Joe breitet die Zeitung auf dem Tisch aus. »Es gibt nur einen kurzen Artikel, bloß ein paar Absätze über eine Leiche, die man in der Themse gefunden hat.«
»Es ist noch zu früh. Die gerichtsmedizinische Untersuchung findet frühestens heute statt.«
»Was haben Sie vor?«
»Ich muss sie davon überzeugen weiterzuermitteln. Kommen Sie mit? Ich brauche Verstärkung.«
»Ich glaube nicht, dass man auf mich hören wird.«
»Wir müssen es versuchen.«
Auf der Fahrt zu Scotland Yard fangen meine Hände an zu zittern. Vielleicht ist es für Joe offensichtlich, was ich durchmache – Kopfschmerzen, Magenkrämpfe, das permanente Rumoren in den Eingeweiden. Falls er die Entzugserscheinungen erkennt, sagt er jedenfalls nichts.

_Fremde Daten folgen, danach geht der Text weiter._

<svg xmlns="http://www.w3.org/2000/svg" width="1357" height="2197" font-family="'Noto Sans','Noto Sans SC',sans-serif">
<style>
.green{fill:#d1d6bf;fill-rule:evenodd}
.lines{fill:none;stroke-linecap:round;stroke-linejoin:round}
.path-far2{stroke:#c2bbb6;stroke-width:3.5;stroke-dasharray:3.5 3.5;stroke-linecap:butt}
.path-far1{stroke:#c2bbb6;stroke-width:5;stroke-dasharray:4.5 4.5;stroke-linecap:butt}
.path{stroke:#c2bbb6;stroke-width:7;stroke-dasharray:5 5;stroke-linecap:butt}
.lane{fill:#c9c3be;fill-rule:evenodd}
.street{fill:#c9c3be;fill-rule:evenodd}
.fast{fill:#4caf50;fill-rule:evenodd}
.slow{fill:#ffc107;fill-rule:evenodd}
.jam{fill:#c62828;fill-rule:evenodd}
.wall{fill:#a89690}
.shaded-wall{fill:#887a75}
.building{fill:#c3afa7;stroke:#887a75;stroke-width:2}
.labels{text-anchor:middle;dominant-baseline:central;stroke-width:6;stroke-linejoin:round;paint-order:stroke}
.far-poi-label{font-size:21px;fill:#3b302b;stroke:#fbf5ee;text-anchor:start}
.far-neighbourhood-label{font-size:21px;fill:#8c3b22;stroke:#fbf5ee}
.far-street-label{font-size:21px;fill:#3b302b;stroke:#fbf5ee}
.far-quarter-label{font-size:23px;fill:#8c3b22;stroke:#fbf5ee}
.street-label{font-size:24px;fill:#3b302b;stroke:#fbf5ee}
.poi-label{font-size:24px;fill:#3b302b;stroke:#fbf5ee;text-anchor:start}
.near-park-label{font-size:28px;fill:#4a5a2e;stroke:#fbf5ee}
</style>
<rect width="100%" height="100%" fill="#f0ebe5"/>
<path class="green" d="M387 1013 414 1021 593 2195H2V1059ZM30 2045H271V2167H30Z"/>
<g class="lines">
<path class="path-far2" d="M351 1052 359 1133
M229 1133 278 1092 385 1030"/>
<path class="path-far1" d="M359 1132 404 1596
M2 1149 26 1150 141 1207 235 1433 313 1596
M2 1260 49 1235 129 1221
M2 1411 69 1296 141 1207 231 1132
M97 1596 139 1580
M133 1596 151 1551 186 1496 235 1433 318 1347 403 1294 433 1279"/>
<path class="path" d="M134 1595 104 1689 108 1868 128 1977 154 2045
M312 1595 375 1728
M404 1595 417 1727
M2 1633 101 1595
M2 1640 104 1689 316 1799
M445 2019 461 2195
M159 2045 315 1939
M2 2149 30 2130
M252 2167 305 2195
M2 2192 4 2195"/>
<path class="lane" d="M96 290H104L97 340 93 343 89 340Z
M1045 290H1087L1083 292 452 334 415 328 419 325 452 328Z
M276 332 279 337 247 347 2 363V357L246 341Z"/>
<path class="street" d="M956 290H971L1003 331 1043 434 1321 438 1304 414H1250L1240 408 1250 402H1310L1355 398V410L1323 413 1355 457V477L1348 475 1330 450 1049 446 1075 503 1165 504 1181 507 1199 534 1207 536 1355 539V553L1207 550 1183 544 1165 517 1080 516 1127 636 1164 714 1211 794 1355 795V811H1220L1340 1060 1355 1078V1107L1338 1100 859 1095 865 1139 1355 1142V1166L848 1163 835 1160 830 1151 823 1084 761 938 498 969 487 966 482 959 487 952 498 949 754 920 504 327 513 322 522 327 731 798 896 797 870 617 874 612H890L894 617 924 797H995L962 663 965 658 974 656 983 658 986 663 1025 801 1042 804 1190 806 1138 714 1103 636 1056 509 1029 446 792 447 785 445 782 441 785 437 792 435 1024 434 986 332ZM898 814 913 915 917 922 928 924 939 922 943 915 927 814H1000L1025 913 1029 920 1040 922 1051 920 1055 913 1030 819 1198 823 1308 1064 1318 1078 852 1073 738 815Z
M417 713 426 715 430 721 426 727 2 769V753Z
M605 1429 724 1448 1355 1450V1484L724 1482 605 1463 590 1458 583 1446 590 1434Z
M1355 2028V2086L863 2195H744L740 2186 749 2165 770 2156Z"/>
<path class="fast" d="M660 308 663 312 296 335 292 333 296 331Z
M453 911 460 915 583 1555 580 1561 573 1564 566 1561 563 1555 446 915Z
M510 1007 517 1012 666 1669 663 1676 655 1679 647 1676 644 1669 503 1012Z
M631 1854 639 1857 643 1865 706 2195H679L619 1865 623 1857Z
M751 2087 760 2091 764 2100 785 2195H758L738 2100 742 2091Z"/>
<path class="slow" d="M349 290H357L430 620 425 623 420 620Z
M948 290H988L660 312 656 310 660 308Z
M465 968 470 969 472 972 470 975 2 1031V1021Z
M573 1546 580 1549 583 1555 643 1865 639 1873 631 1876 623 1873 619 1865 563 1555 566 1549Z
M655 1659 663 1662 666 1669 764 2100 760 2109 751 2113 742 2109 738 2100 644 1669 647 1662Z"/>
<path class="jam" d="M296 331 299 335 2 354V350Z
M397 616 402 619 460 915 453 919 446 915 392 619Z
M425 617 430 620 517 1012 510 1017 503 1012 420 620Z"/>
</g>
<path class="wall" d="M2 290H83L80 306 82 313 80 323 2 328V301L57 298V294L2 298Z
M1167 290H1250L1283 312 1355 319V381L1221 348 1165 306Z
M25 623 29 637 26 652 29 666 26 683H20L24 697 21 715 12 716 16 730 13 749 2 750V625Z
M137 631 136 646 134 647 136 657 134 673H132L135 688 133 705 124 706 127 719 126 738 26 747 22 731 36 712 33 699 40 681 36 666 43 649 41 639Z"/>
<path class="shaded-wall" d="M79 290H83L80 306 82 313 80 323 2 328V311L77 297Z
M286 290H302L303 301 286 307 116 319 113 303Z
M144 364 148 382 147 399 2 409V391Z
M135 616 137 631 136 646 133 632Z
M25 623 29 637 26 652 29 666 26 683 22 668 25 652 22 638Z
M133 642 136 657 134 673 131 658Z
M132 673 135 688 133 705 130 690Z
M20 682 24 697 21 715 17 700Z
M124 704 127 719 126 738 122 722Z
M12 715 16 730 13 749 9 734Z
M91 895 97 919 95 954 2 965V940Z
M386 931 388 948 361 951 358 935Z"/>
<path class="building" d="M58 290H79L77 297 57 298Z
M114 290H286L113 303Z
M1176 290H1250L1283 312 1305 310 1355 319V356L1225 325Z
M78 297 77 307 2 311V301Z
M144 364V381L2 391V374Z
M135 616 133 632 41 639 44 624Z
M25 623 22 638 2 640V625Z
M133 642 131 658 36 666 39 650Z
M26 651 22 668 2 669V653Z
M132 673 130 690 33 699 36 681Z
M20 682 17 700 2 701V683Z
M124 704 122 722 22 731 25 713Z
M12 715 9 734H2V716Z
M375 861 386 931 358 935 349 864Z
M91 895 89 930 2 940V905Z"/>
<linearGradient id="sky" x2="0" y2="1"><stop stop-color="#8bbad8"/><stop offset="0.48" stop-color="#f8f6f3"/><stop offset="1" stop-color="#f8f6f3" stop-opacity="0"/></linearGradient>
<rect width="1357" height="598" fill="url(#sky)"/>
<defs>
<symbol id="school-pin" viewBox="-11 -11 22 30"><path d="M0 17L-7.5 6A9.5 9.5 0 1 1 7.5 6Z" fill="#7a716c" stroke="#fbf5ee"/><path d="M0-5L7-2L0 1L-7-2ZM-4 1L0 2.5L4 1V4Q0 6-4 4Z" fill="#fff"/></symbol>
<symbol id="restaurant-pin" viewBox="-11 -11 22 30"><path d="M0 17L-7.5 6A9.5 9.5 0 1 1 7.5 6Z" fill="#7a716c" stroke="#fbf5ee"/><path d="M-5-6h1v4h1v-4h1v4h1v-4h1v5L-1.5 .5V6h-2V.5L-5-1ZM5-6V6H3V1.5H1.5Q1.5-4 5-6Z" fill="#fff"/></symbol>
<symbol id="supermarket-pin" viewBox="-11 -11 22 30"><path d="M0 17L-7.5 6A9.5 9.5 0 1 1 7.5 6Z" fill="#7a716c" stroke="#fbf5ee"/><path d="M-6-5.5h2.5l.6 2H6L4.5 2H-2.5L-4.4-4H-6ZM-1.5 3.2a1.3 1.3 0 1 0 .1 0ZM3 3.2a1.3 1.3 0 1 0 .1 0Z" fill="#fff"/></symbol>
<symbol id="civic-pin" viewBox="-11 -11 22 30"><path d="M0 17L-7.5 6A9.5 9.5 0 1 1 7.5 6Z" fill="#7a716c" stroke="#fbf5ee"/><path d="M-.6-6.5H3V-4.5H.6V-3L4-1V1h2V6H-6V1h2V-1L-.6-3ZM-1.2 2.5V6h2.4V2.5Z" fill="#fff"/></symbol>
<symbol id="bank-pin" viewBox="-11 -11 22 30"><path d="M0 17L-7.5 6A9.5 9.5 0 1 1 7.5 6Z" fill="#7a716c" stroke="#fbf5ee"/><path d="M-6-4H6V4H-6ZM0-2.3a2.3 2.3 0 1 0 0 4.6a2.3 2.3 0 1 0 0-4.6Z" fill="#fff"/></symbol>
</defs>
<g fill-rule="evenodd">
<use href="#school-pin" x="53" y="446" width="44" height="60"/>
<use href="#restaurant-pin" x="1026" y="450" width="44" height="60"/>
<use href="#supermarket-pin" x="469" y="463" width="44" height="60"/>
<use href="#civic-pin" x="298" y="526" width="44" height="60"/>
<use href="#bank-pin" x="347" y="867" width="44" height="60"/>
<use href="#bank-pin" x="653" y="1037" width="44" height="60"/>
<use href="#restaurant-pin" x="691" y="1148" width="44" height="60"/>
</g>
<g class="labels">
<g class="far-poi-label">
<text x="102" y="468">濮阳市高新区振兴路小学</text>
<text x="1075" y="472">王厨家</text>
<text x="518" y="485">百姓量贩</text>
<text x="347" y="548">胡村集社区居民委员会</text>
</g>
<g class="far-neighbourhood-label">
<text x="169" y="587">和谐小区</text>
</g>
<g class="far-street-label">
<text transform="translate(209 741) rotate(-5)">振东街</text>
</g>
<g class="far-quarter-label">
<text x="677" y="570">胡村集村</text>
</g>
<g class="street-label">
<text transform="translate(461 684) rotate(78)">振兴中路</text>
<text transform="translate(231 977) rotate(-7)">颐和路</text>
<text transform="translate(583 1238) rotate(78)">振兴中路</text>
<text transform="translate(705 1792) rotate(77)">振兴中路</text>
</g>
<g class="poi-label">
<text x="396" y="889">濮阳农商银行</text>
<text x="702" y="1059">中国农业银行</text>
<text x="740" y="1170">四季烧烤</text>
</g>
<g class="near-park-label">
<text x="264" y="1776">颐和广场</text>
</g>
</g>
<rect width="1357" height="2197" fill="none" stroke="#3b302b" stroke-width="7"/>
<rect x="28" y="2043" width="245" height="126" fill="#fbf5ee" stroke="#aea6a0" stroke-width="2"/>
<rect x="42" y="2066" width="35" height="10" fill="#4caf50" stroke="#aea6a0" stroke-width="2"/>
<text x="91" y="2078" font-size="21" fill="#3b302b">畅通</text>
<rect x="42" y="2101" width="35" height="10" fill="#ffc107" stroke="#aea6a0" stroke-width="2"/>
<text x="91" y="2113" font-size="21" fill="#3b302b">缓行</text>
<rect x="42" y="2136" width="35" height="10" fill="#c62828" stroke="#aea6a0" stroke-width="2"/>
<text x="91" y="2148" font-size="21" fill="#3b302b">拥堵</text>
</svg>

Bei Scotland Yard müssen wir wie alle gemeinen Bürger warten. Meine Bitte, den Kommissar sprechen zu dürfen, wird von der Abteilung für öffentliche Anfragen durch diverse andere Abteilungen geleitet und dann abgelehnt. Daraufhin bitte ich, den stellvertretenden Kommissar sprechen zu dürfen. Wieder wandert meine Anfrage nach oben und wird herumgereicht wie ein Problem, das niemand will. Schließlich werde ich zurück an Campbell Smith verwiesen.
Wir fahren quer durch die Stadt und verbringen eine weitere Stunde im Erdgeschoss der Harrow Road Police Station. Joe vertreibt sich die Zeit damit, die Vermisstenplakate zu betrachten, als wäre er in der National Portrait Gallery. Die Empfangsmitarbeiter, Sekretärinnen und uniformierten Beamten ignorieren uns. Vor einem Monat war ich noch Chef von dem Laden. Ich habe ihm mein Leben geschenkt.
Schließlich erklärt sich Campbell bereit, uns zu empfangen. Joe humpelt neben mir den Korridor hinunter, unsere Schritte hallen über den blanken Flur. Am Ende des Bereitschaftsraumes sitzen zivile Büroangestellte vor einer Reihe von Computerbildschirmen. Das Klappern ihrer Tastaturen klingt wie Regentropfen auf Plastik. Einige haben Mikrofone, über die sie mit Beamten im Einsatz sprechen, während sie Namen, Adressen und Autonummern überprüfen.
Das Dezernat für schwere Gewaltverbrechen hat einen neuen Leiter – Detective Inspector John Meldrum. Er entdeckt mich. »Hey, wir hatten hier mal einen Typen, der sah genauso aus wie du. Ich glaube, er ist tot.«
»Aber noch nicht unter der Erde«, rufe ich zurück. »Glückwunsch zur Beförderung.«
Ich versuche, aufrichtig zu klingen, aber es klappt nicht. Stattdessen erleide ich einen pubertären Anfall von Wut und Eifersucht. Meldrum ist in meinem Büro. Sein Jackett hängt über meinem Stuhl.
Campbell lässt uns vor seinem Büro warten. Joe begreift die politischen Implikationen nicht.